Educate children. Teach children about the dangers that exist, especially online. Create an environment in which your child feels comfortable talking with you. Encourage your kids to let you know if they encounter an uncomfortable or potentially dangerous situation. Do this as early as possible, because sex traffickers are targeting ever-younger ages. Specific rules and guidelines need to be given to children regarding their computer and cellphone use.

Change attitudes. We must create awareness and stop glamorizing the sex trade. “It is truly ugly,” Baldwin says. “Men who solicit sex acts need to be prosecuted and shamed. This is not a victimless crime.”

SexTraffic-2November: National Runaway Prevention Month

From 1.6 million  to 2.8 million young people run away in a year. If they all lived in a single city, it would be the fifth largest city in the United States. One in three teens living on the street will be lured into prostitution within 48 hours of leaving home. To learn more,  visit trustaz.org and 1800runaway.org.

How can parents protect their kids?

• Know where your children are at all times. Sexual predators prey on children whose parents or guardians aren’t looking out for them.

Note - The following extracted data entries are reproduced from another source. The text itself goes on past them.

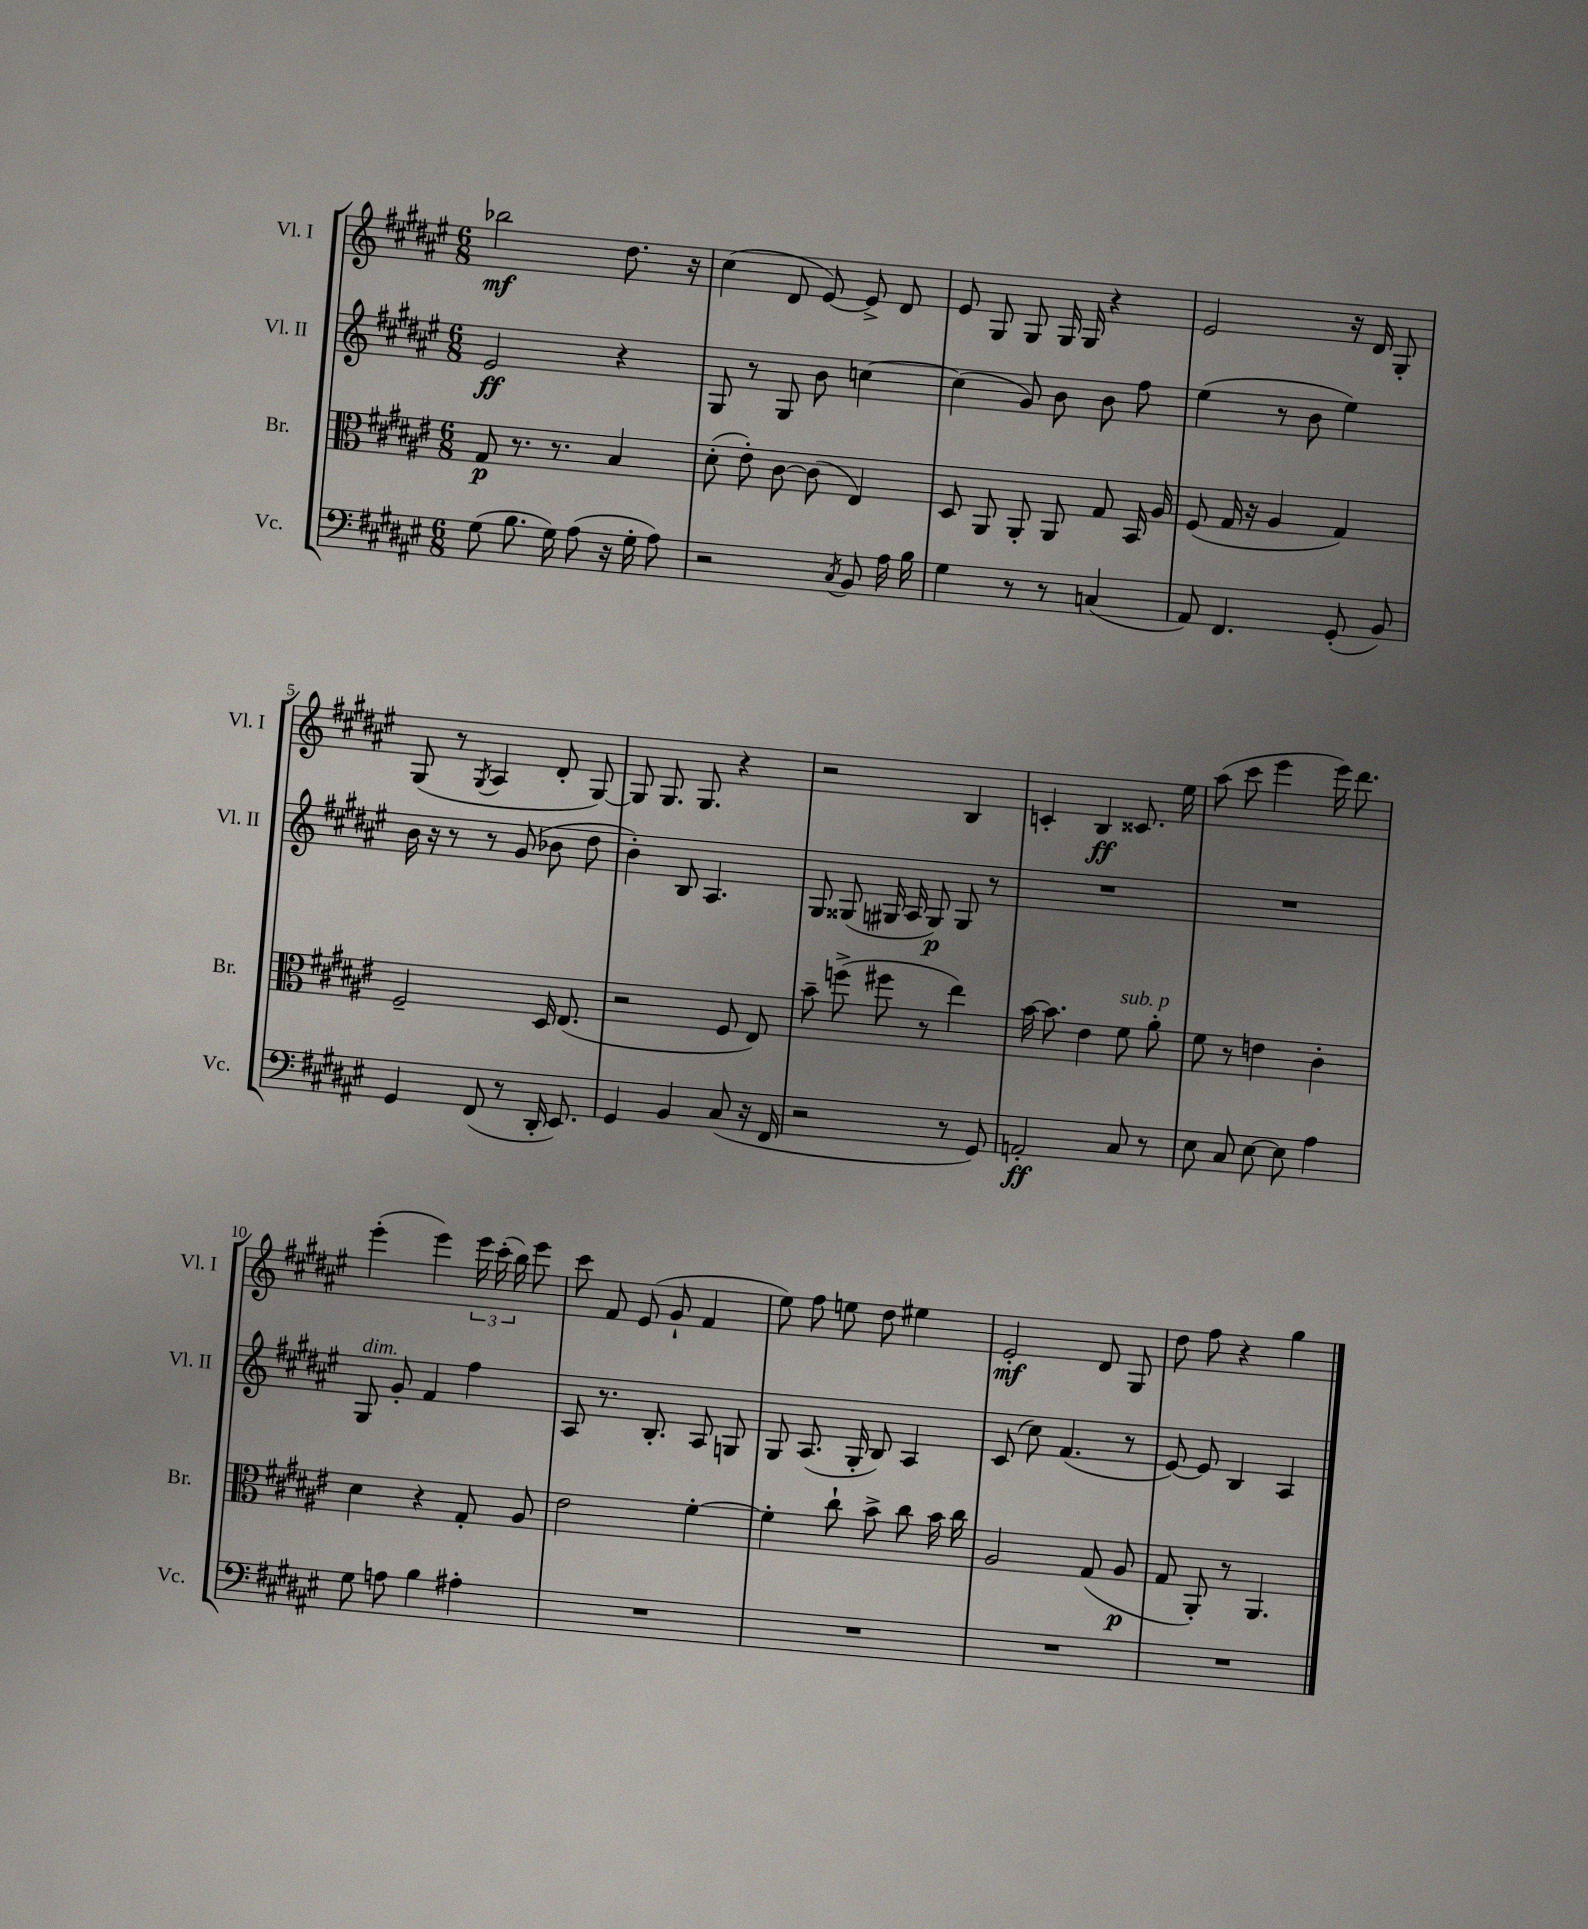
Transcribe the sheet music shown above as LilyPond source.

<<
\new StaffGroup <<
\new Staff = "s0" \with { instrumentName = "Vl. I" shortInstrumentName = "Vl. I" } {
    \clef treble \key fis \major \numericTimeSignature \time 6/8
    \autoBeamOff bes''2\mf dis''8. r16 |
    cis''4( dis'8 eis'8~) eis'8-> dis'8 |
    eis'8 gis8 gis8 gis16 gis16 r4 |
    eis'2 r16 dis'16 gis8-. |
    gis8( r8 \acciaccatura { gis8 } ais4 dis'8-. gis8~) |
    gis8 gis8. gis8. r4 |
    r2 b4 |
    c'4-. b4\ff cisis'8. eis''16 |
    ais''8( cis'''8 eis'''4 eis'''16) dis'''8. |
    eis'''4-.( eis'''4) \tuplet 3/2 { eis'''16 cis'''16-.( b''16) } eis'''8 |
    cis'''8 fis'8 eis'8( gis'8-! fis'4 |
    eis''8) fis''8 e''8 dis''8 eis''4 |
    eis'2-.\mf dis'8 gis8 |
    dis''8 fis''8 r4 gis''4 \bar "|." |
}
\new Staff = "s1" \with { instrumentName = "Vl. II" shortInstrumentName = "Vl. II" } {
    \clef treble \key fis \major \numericTimeSignature \time 6/8
    \autoBeamOff eis'2\ff r4 |
    gis8 r8 gis8 b'8 c''4~ |
    c''4( gis'8) b'8 b'8 fis''8 |
    eis''4( r8 b'8 eis''4) |
    b'16 r16 r8 r8 gis'8( bes'8 dis''8 |
    b'4-.) b8 ais4. |
    gis8 gisis8( gis16 ais16 gis8\p) gis8 r8 |
    R2. |
    R2. |
    gis8^\markup { \italic "dim." } gis'8-. fis'4 fis''4 |
    ais8 r8. b8.-. ais8 g8 |
    gis8 ais8.( gis16-. b8) ais4 |
    cis'8( cis''8) fis'4.( r8 |
    eis'8~) eis'8 b4 ais4 \bar "|." |
}
\new Staff = "s2" \with { instrumentName = "Br." shortInstrumentName = "Br." } {
    \clef alto \key fis \major \numericTimeSignature \time 6/8
    \autoBeamOff gis8\p r8. r8. b4 |
    dis'8-.( eis'8-.) cis'8~ cis'8( eis4) |
    dis8 ais,8 ais,8-. ais,8 gis8 b,16 ais16 |
    fis8( gis16 r16 ais4 gis4) |
    fis2-- dis16 eis8.( |
    r2 fis8 eis8) |
    b'8-- f''8->( fis''8 r8 eis''4) |
    b'16~ b'8. eis'4 fis'8^\markup { \italic "sub. p" } ais'8-. |
    fis'8 r8 e'4 cis'4-. |
    dis'4 r4 gis8-. ais8 |
    eis'2 fis'4~-. |
    fis'4-. cis''8-! b'8-> cis''8 b'16 cis''16 |
    ais2 gis8( ais8\p |
    gis8 ais,8-.) r8 ais,4. \bar "|." |
}
\new Staff = "s3" \with { instrumentName = "Vc." shortInstrumentName = "Vc." } {
    \clef bass \key fis \major \numericTimeSignature \time 6/8
    \autoBeamOff gis8( b8. gis16) ais8( r16 gis16-. ais8) |
    r2 \acciaccatura { cis8 } b,8 ais16 b16 |
    gis4 r8 r8 c4( |
    ais,8) fis,4. gis,8-.( b,8) |
    gis,4 fis,8( r8 dis,16-. eis,8.) |
    gis,4 b,4 cis8( r16 fis,16 |
    r2 r8 gis,8) |
    a,2-.\ff cis8 r8 |
    eis8 cis8 eis8~ eis8 ais4 |
    gis8 a8 b4 ais4-. |
    R2. |
    R2. |
    R2. |
    R2. \bar "|." |
}
>>
>>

• Know what your children are doing online and teach internet safety. Sex traffickers are masterful at deceiving kids online and often make initial contact with their victims on the internet.

• Teach them about sexual exploitation. Teach them to trust their instincts and what behaviors are inappropriate. Give them “what if?” scenarios and discuss how they would handle them.

• Know the warning signs. Visit trustaz.org for warning signs for different age groups and such resources as “How to talk to your kids about human trafficking.”

• Report human trafficking. If you believe you have information about a potential trafficking situation, call the confidential 24-hour National Human Trafficking Resource Center hotline at 1-888-373-7888.